▶ [ABOUT THIS EXERCISE]
From the line containing "Will clients accept external experts?" to the last line below, retype everything word for word.
--- THE INPUT Enclosed Below ---
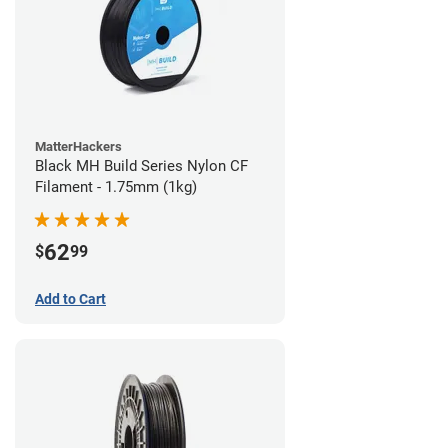
MatterHackers
Black MH Build Series Nylon CF
Filament - 1.75mm (1kg)
62
$
99
Add to Cart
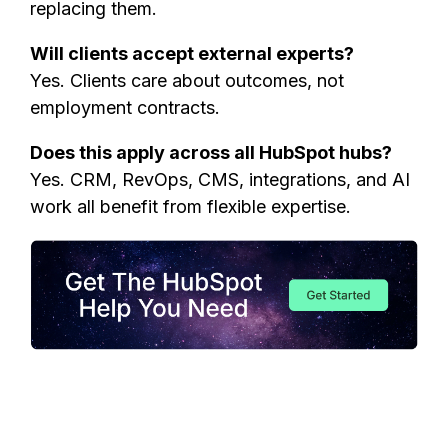
replacing them.
Will clients accept external experts?
Yes. Clients care about outcomes, not
employment contracts.
Does this apply across all HubSpot hubs?
Yes. CRM, RevOps, CMS, integrations, and AI
work all benefit from flexible expertise.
--- End of Enclosed THE INPUT ---
▶ [EXERCISE RESPONSE]
Will clients accept external experts?
Yes. Clients care about outcomes, not
employment contracts.
Does this apply across all HubSpot hubs?
Yes. CRM, RevOps, CMS, integrations, and AI
work all benefit from flexible expertise.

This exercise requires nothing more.